Farmers, by nature, are a hopeful lot. We plan ahead, plot out our next year’s crop, choose our seed in advance and plant it with anticipation. We prune and we plow and we store up mountains of feed far in advance. We evaluate pedigrees and scrutinize genetics carefully. And we wait patiently. As I clean their stalls, I watch my mares’ bellies roll with the movement of their unborn foals and I picture the new life in my mind’s eye. There is a harvest of hope in those bellies.

Unlike many modern horse barns, my decades old stable is a particularly plain and humble place with dirt floors, and as the support beams have settled over the years the door hinges don’t hang balanced and true any longer, so the stall doors are sticky and sometimes hard to open in the winter weather. Despite the lack of fancy design though, I haven’t heard the horses complain–their meals taste as good, they are warm and dry in the cold windy weather and cool in the hot weather. Their needs are met there and amazingly, so are mine.

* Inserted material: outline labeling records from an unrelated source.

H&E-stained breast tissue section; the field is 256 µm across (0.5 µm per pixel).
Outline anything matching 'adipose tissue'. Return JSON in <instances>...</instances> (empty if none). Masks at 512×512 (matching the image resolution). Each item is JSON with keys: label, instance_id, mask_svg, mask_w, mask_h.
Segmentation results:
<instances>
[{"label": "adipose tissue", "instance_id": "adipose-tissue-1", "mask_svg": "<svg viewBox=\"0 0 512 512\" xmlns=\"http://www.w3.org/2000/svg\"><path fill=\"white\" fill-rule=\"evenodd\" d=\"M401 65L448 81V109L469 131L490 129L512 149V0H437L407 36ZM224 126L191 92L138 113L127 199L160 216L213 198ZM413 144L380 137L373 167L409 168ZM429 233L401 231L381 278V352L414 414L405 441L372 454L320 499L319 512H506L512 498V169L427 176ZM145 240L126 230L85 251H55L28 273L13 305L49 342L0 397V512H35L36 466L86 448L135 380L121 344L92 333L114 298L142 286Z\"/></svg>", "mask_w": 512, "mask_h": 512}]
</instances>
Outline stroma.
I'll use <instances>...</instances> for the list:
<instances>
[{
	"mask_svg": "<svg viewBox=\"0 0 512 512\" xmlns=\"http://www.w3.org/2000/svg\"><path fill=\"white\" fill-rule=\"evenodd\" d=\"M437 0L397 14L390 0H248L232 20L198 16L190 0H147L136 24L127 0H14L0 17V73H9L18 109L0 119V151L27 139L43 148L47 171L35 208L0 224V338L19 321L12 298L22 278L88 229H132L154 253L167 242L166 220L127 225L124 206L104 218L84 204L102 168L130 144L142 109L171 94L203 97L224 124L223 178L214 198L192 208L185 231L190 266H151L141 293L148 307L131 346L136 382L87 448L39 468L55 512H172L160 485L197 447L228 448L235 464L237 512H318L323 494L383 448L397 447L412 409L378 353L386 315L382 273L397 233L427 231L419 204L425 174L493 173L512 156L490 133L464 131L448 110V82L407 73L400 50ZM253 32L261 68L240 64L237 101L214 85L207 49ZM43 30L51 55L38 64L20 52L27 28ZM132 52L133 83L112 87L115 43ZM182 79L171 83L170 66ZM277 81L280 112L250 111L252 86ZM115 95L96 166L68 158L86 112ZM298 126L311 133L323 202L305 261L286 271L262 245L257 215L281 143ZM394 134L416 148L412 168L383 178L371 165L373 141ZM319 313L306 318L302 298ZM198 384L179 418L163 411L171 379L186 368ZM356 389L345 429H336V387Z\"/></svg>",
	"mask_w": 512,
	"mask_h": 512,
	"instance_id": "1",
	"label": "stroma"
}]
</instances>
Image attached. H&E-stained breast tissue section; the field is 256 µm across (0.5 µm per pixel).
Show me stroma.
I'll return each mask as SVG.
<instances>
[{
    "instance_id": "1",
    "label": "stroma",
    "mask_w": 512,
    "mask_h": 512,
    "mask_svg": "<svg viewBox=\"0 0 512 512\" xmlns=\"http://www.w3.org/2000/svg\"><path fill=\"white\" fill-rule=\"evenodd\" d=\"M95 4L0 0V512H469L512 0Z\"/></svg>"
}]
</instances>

Christmas began in a stable–probably a dark cave that served the purpose of housing animals. It most assuredly was plain and humble, smelling of manure and urine, and animal fur. Yet it also would have smelled of the sweetness of stored forage, and there would have been the reassuring sounds of animals chewing and breathing deeply. It was truly the only place a group of scruffy shepherds could have felt welcomed without being tossed out as unsuitable visitors– they undoubtedly arrived at the threshold in bad need of a bath, smelly, dirty and terrified and yet left transformed, returning to their fields full of praise and wonder, telling all they met what they had seen. No bath could scrub clean as the sight of what that stable contained.

There could not have been a more suitable place for this birth that was to change the world: the promise of cleansing hope and peace in the midst of filth that must be removed so as not to overwhelm us as we stand knee deep in it. Despite our sorry state, we are welcomed into the sanctuary of the stable, sown, grown, pruned and harvested to become seed and food for others.

If the shepherds became a harvest of hope, then surely so can we.